Reactie ActiZ op besluit VNG om uit het IZA te stappen
Afgelopen week besloten de leden van de Vereniging Nederlandse Gemeenten (VNG) de gesprekken over de toekomst van het Integraal Zorgakkoord te stoppen. ActiZ is betrokken partner in het Integraal Zorgakkoord en het traject om dit akkoord uit te breiden. De branchevereniging van zorgorganisaties werkt aan toekomstbestendige zorg voor ouderen en chronisch zieken. De afspraken in het Integraal Zorgakkoord dragen daaraan bij.
‘Centraal in het Integraal Zorgakkoord staat een integrale visie op zorg en welzijn’, legt ActiZ-voorzitter Anneke Westerlaken uit. ‘Met de beweging om meer in te zetten op preventie en mensen eerder en laagdrempeliger te kunnen ondersteunen voorkomen we met elkaar zwaardere zorg en blijft de zorg als geheel toegankelijk en betaalbaar.
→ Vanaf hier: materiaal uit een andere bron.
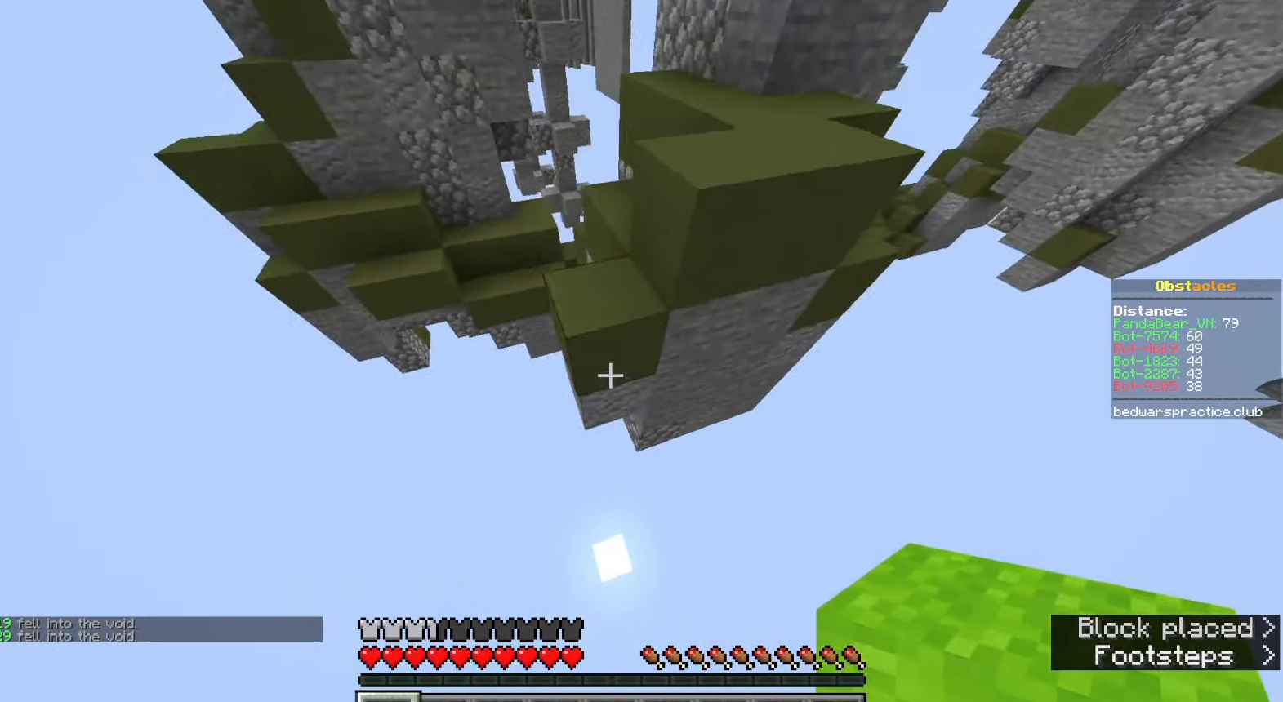
{"keys": ["w"], "mouse": [], "events": [[33, "mouse_right", "down"], [83, "d", "up"], [133, "mouse_right", "up"]]}
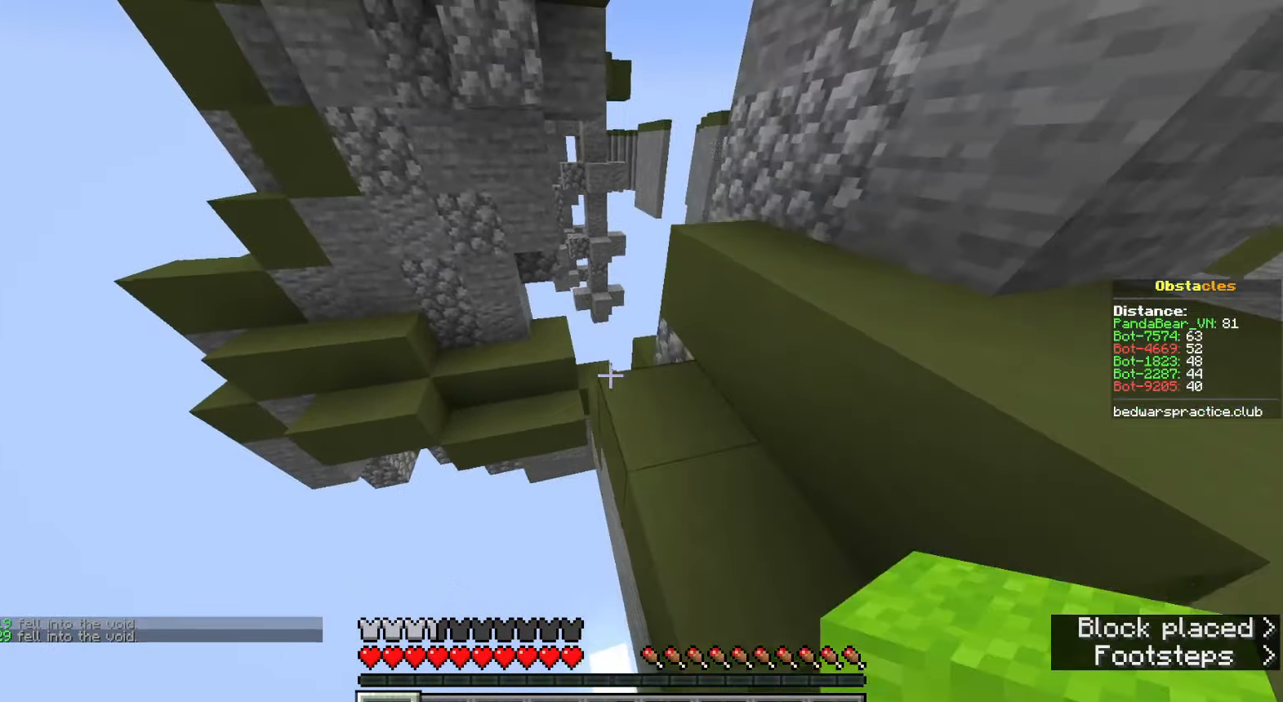
{"keys": ["a", "space", "w"], "mouse": []}
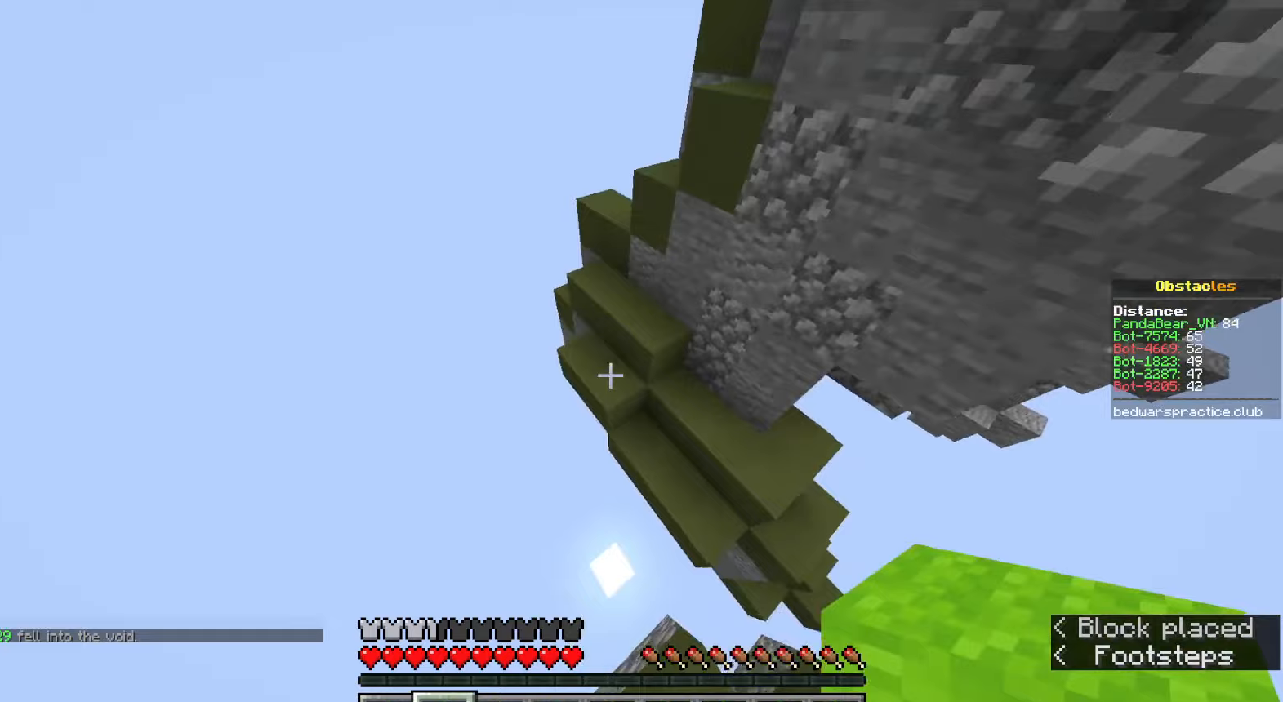
{"keys": ["a", "w"], "mouse": [], "events": [[117, "a", "up"], [183, "space", "up"], [233, "a", "down"], [400, "mouse_right", "down"], [500, "mouse_right", "up"]]}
Het sociaal domein en de rol van de gemeenten zijn en blijven hierin essentieel.’
Het gevolg van het besluit van de VNG moet ActiZ nog duiden. Gemeenten zijn in alle opzichten belangrijk bij het organiseren van zorg en ondersteuning die past bij wat er nu en in de toekomst nodig is in onze samenleving. ActiZ snapt de zorgen van de VNG en vraagt het kabinet die ook serieus te nemen en hierover met de gemeenten te spreken.